Offshoring of Jobs to Widen in 2005 --- Study Says Growth Helped By Less Political Opposition, More Pressure to Cut Costs
Jay Solomon
The Wall Street Journal Europe



More than 80% of the world's top 2,000 corporations will have established significant outsourcing operations overseas by the end of 2005, as political opposition to the trend diminishes and the pressure to cut costs grows, according to a report.

The study, conducted by neoIT, a Silicon Valley and Bangalore, India-based consulting group, also says small and midsize businesses are increasingly looking to outsource services to India and other developing countries and that Japanese and European companies also are investing heavily in the offshore model.

"In the client market, U.S. companies will no longer be the dominant buyers as Western European firms create strong demand for offshore services," the report says. "We see acceptance for offshoring as a foregone conclusion for multinational corporations."

NeoIT expects manufacturing, health care and retail to be the sectors that particularly will embrace outsourcing next year.

India experienced sharp growth in the outsourcing of software and services during the fiscal year ended March 31. Software exports grew about 25% from a year earlier to $12.5 billion (9.33 billion euros), and back-office work generated nearly an additional $4 billion in revenue.

NeoIT, however, expects this growth to only accelerate next year, with software exports from India posting growth of around 25% to 30% and revenue from back-office work growing an additional 60%. "Deals involving business process outsourcing [BPO] work tend to be larger" than deals involving pure software, said Atul Vashistha, chief executive of neoIT, in an interview.

Even as India continues to grow, however, neoIT sees China, Russia, and a number of Eastern European and Southeast Asian countries also becoming large players in the outsourcing industry. Chinese firms will "make headlines" in 2005 by acquiring outsourcing companies as a means to generate growth, according to the report. Central and Eastern European countries, meanwhile, "will become increasingly credible markets for European clients."

The growth of the outsourcing industry will force global software and back-office companies to increasingly seek scale as a means to effectively compete, the report says. As a result, the consultancy expects a string of mergers and acquisitions in the coming year, as well as a number of stock-market listings by BPO firms. This will involve both multinationals buying out Indian firms, as well as the reverse.

"Also, 2005 will see the first merger of a leading Indian supplier with a leading U.S. supplier," neoIT says.

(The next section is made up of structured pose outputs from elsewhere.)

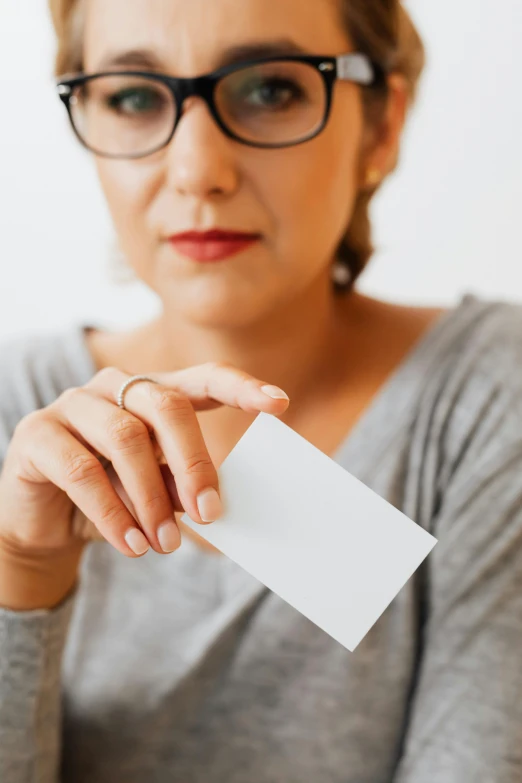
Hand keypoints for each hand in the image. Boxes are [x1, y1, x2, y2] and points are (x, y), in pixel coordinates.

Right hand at [0, 363, 289, 561]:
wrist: (45, 522)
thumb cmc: (111, 498)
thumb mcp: (154, 492)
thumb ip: (180, 485)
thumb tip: (213, 502)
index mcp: (151, 394)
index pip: (203, 379)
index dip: (241, 387)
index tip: (279, 403)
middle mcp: (113, 389)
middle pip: (166, 406)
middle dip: (194, 461)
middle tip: (210, 512)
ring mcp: (73, 404)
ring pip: (125, 439)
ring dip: (151, 499)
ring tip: (165, 544)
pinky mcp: (37, 433)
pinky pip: (82, 470)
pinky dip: (113, 514)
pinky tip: (131, 544)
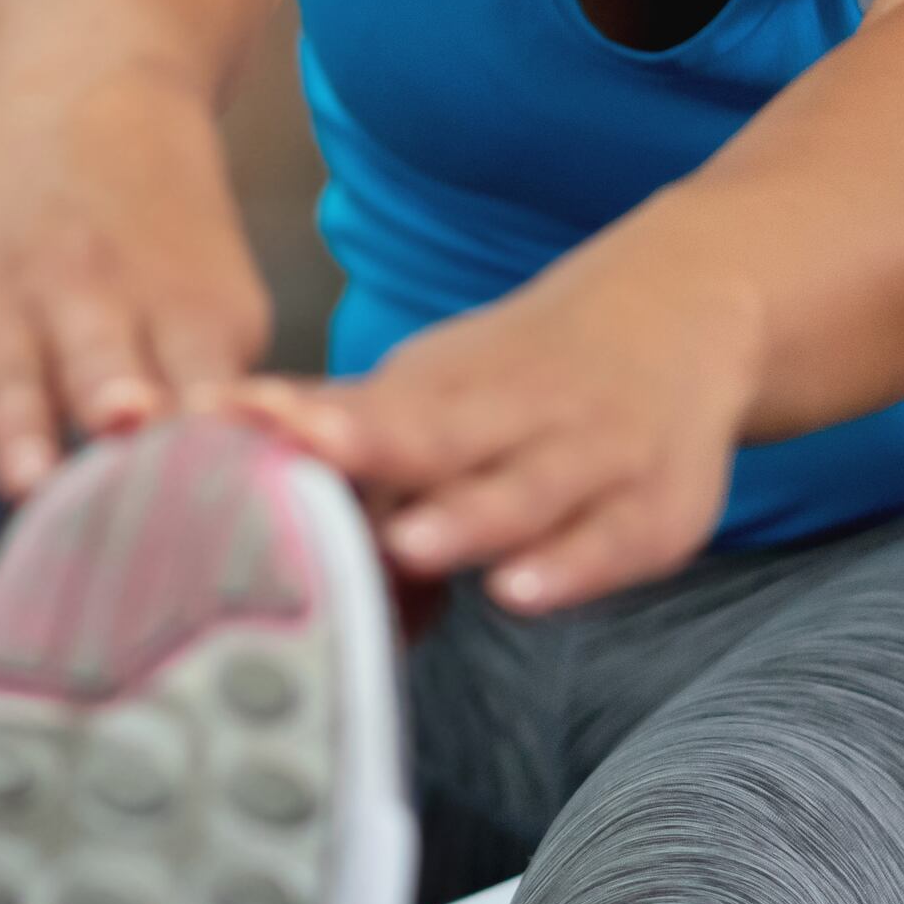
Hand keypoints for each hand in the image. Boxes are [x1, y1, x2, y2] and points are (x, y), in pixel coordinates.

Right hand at [0, 73, 273, 515]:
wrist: (80, 112)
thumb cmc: (166, 254)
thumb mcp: (221, 303)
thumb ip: (225, 393)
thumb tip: (254, 496)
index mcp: (180, 297)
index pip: (199, 366)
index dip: (212, 413)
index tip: (229, 466)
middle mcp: (90, 287)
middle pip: (101, 358)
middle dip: (113, 397)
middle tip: (125, 431)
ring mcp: (4, 295)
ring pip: (11, 370)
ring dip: (22, 427)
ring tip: (28, 486)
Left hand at [219, 229, 753, 614]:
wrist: (687, 311)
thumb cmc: (523, 378)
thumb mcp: (434, 389)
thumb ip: (341, 435)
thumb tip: (217, 460)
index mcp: (446, 392)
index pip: (369, 410)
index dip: (307, 423)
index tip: (237, 423)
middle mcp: (515, 415)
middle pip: (437, 440)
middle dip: (370, 455)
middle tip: (301, 469)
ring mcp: (590, 457)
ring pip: (522, 491)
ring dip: (464, 517)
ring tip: (407, 544)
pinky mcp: (655, 512)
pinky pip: (611, 543)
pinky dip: (568, 566)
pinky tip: (518, 592)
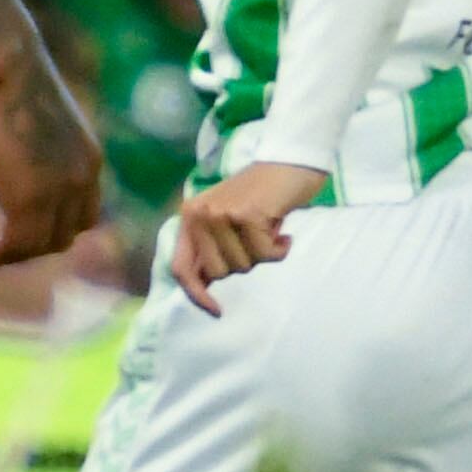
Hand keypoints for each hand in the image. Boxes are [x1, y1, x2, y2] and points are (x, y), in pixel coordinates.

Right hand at [0, 40, 103, 262]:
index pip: (85, 216)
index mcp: (90, 159)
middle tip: (0, 247)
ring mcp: (60, 190)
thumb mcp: (41, 121)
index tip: (27, 233)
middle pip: (64, 236)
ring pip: (40, 246)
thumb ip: (43, 151)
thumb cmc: (13, 78)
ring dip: (10, 256)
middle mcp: (84, 179)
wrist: (8, 64)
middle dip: (32, 247)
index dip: (57, 230)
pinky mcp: (30, 197)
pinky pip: (16, 244)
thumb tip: (23, 161)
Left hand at [172, 160, 324, 312]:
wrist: (290, 161)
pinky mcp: (248, 214)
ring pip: (243, 265)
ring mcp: (223, 213)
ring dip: (264, 253)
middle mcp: (201, 214)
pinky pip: (266, 254)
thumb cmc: (261, 195)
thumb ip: (211, 247)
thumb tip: (203, 286)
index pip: (181, 267)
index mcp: (191, 216)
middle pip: (219, 272)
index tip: (216, 310)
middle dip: (243, 263)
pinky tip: (283, 232)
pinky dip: (280, 249)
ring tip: (269, 230)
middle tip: (256, 241)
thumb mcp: (226, 219)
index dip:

The consulting group says that despite the boom in outsourcing, firms still will face considerable challenges in successfully executing an offshore model. More than 40% of the new offshore initiatives will fail to achieve the anticipated "savings, scale and risk diversification," neoIT says. "The key reason for these disappointments will not be due to supplier capability but buyer preparation and management," the report says.